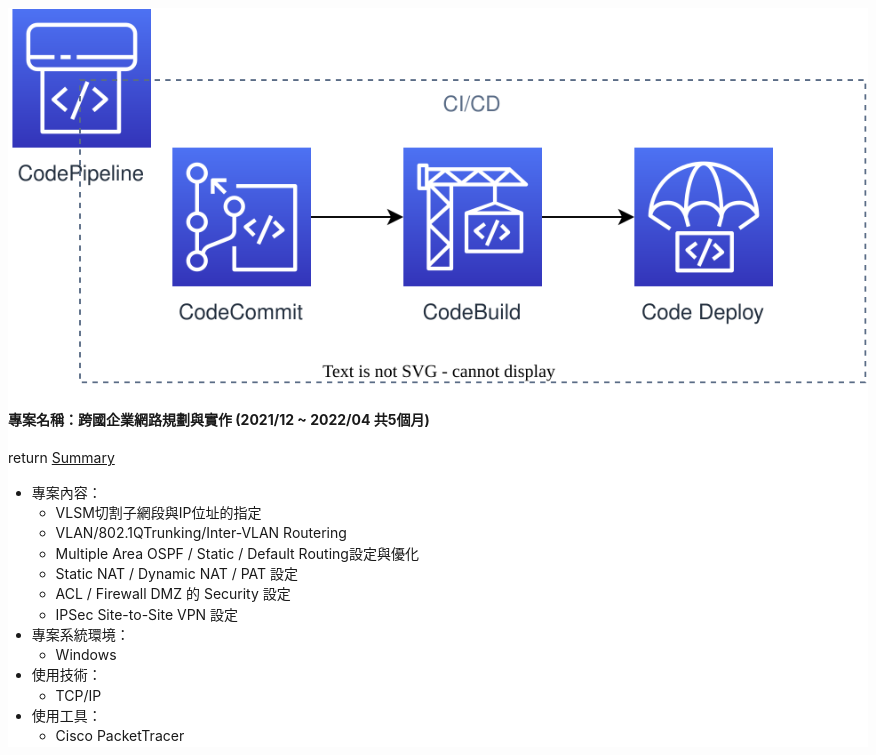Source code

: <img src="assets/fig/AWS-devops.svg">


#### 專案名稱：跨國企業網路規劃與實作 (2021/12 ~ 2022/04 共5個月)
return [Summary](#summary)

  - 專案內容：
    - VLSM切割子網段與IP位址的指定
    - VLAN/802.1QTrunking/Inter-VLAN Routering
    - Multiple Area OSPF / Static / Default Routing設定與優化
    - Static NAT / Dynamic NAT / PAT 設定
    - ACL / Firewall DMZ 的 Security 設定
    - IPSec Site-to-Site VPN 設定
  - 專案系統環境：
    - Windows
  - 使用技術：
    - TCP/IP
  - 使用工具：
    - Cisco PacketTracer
+++
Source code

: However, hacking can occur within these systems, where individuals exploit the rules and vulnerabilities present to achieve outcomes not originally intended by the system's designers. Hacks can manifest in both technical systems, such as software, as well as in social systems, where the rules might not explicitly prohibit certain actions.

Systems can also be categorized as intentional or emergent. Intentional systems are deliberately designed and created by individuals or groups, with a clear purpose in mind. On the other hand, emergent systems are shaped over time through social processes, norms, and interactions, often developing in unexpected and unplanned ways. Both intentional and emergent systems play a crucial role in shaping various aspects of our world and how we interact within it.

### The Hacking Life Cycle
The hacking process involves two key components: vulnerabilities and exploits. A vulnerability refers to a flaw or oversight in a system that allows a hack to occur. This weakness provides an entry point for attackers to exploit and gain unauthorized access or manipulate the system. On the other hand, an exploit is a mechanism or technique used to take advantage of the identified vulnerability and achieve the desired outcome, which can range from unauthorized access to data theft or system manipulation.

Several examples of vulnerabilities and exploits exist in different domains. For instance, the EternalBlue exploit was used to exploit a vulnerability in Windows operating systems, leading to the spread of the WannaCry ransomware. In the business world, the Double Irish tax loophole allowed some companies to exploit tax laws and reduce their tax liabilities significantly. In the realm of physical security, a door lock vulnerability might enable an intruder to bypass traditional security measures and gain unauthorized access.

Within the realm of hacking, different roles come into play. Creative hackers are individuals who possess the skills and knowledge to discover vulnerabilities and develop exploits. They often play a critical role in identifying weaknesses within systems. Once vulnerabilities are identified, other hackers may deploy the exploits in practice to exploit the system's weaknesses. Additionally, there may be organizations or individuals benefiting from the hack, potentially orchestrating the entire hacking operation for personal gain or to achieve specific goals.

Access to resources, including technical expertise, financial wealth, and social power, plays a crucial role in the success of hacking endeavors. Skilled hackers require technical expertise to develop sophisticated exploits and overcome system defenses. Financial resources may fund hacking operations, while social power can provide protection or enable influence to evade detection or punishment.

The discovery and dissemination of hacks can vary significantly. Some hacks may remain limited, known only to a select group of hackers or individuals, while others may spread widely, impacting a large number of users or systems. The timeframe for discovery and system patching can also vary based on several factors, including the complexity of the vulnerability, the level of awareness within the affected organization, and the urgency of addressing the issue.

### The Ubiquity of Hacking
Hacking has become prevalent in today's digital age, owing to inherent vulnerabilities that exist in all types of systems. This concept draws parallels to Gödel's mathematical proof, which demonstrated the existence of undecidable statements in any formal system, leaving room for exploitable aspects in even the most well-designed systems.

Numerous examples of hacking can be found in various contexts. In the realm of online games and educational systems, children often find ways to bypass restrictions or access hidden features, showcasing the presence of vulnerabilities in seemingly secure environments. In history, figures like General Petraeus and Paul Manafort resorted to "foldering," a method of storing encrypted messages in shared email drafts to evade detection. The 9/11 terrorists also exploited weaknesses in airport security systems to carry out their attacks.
+++
### The problem:
The expected answer is an exact copy of the lines above, beginning at the line with "- IPSec Site-to-Site VPN 設定" and ending at the line with "- Cisco PacketTracer", with both ends in.

### Expected answer:
    - IPSec Site-to-Site VPN 設定
  - 專案系統環境：
    - Windows
  - 使用技術：
    - TCP/IP
  - 使用工具：
    - Cisco PacketTracer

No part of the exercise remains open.